DPR sudah ditetapkan untuk kembali pada hari Senin, dan Senat pada hari Selasa, untuk pemungutan suara untuk mengesampingkan veto Trump atas RUU pertahanan yang harus diloloskan. Demokrat dapat mencoba lagi pada saat itu untuk mengesahkan proposal Trump untuk cek senilai $ 2.000, serta langkah pendanaan pemerintah sementara untuk mencegah penutupan, kata para ajudan.

Dorongan untuk pembayaran yang lebih besar kepada orang Amerika menarik penyebab umum yang jarang terjadi antara Trump dan beberapa anggota Kongres yang paling liberal. Pelosi dan Demokrat mengatakan mereka memperjuangkan gaji yang lebih tinggi selama negosiasi yang berlarut-larut hanya untuk menyelesaikan jumlah yang lebih rendah ketika Partai Republik menolak.

Pelosi akan menawarkan proposal presiden pada Kamis di bawah prosedur yang memungkinkan hanya satu anggota parlemen untuk menolak pertimbangannya. Ini akan didorong ke depan selama apa yang disebut sesi pro forma, dengan beberapa anggota parlemen diharapkan hadir. McCarthy dan Partai Republik siap untuk mengajukan keberatan.

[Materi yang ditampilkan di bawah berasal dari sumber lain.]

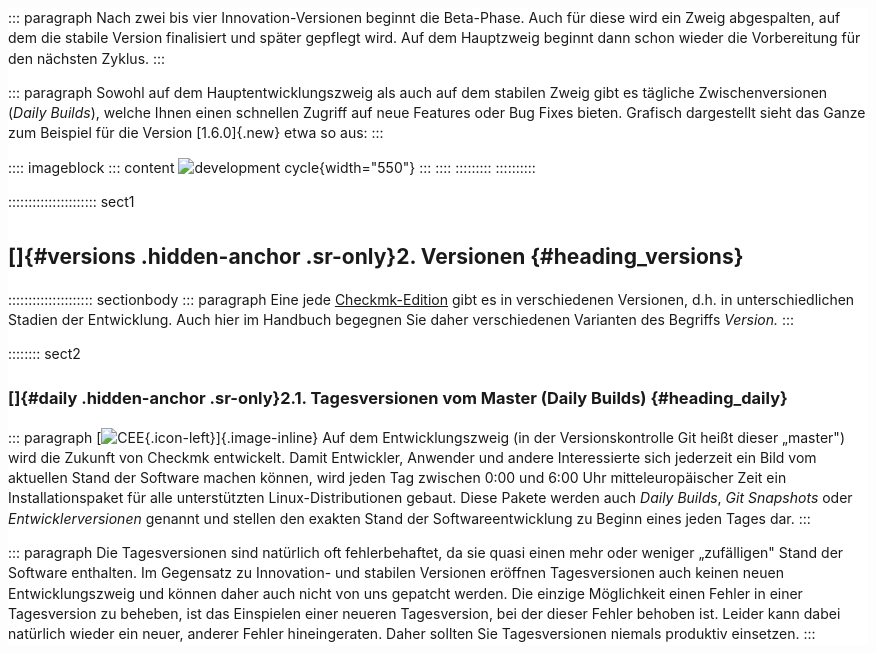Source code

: ::: paragraph
Nach zwei bis vier Innovation-Versionen beginnt die Beta-Phase. Auch für
diese wird ein Zweig abgespalten, auf dem die stabile Version
finalisiert und später gepflegt wird. Auf dem Hauptzweig beginnt dann
schon wieder die Vorbereitung für den nächsten Zyklus.
:::

::: paragraph
Sowohl auf dem Hauptentwicklungszweig als auch auf dem stabilen Zweig
gibt es tägliche Zwischenversionen (*Daily Builds*), welche Ihnen einen
schnellen Zugriff auf neue Features oder Bug Fixes bieten. Grafisch
dargestellt sieht das Ganze zum Beispiel für die Version [1.6.0]{.new}
etwa so aus:
:::

:::: imageblock
::: content
![development cycle](../images/development_cycle.png){width="550"}
:::
::::
:::::::::
::::::::::

:::::::::::::::::::::: sect1
## []{#versions .hidden-anchor .sr-only}2. Versionen {#heading_versions}

::::::::::::::::::::: sectionbody
::: paragraph
Eine jede [Checkmk-Edition](glossar.html#edition) gibt es in
verschiedenen Versionen, d.h. in unterschiedlichen Stadien der
Entwicklung. Auch hier im Handbuch begegnen Sie daher verschiedenen
Varianten des Begriffs *Version.*
:::

:::::::: sect2
### []{#daily .hidden-anchor .sr-only}2.1. Tagesversionen vom Master (Daily Builds) {#heading_daily}

::: paragraph
[![CEE](../images/CEE.svg){.icon-left}]{.image-inline} Auf dem
Entwicklungszweig (in der Versionskontrolle Git heißt dieser „master")
wird die Zukunft von Checkmk entwickelt. Damit Entwickler, Anwender und
andere Interessierte sich jederzeit ein Bild vom aktuellen Stand der
Software machen können, wird jeden Tag zwischen 0:00 und 6:00 Uhr
mitteleuropäischer Zeit ein Installationspaket für alle unterstützten
Linux-Distributionen gebaut. Diese Pakete werden auch *Daily Builds*,
*Git Snapshots* oder *Entwicklerversionen* genannt und stellen den
exakten Stand der Softwareentwicklung zu Beginn eines jeden Tages dar.
:::

::: paragraph
Die Tagesversionen sind natürlich oft fehlerbehaftet, da sie quasi einen
mehr oder weniger „zufälligen" Stand der Software enthalten. Im
Gegensatz zu Innovation- und stabilen Versionen eröffnen Tagesversionen
auch keinen neuen Entwicklungszweig und können daher auch nicht von uns
gepatcht werden. Die einzige Möglichkeit einen Fehler in einer
Tagesversion zu beheben, ist das Einspielen einer neueren Tagesversion,
bei der dieser Fehler behoben ist. Leider kann dabei natürlich wieder
ein neuer, anderer Fehler hineingeraten. Daher sollten Sie
Tagesversionen niemals produktiv einsetzen.
:::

Partai Republik enggan menghabiskan lebih banyak untuk bantuan pandemi dan hanya menyetujui paket akhir tahun yang besar karena waktu menyusut untuk kesepakatan akhir. Senator Chuck Schumer, pemimpin Senat Demokrat, mengatakan bahwa “Trump perlu menandatangani RUU untuk membantu orang dan menjaga pemerintah tetap terbuka,” dan Kongres akan meningkatkan bantuan setelahnya.

Senat menyelesaikan paket bantuan besar dengan 92-6 suara setelah DPR menyetujuinya dengan 359-53. Total suara itu akan cukup untuk mengesampingkan veto jika Trump memutuskan untuk mengambil langkah itu.

Biden memuji anggota parlemen atas pekerjaan mereka. Dia menggambarkan paket tersebut jauh dari sempurna, “tetapi itu memberikan bantuan penting pada saat kritis.”

Dia juga mengatakan lebih banyak bantuan akan dibutuhkan di bulan-bulan mendatang.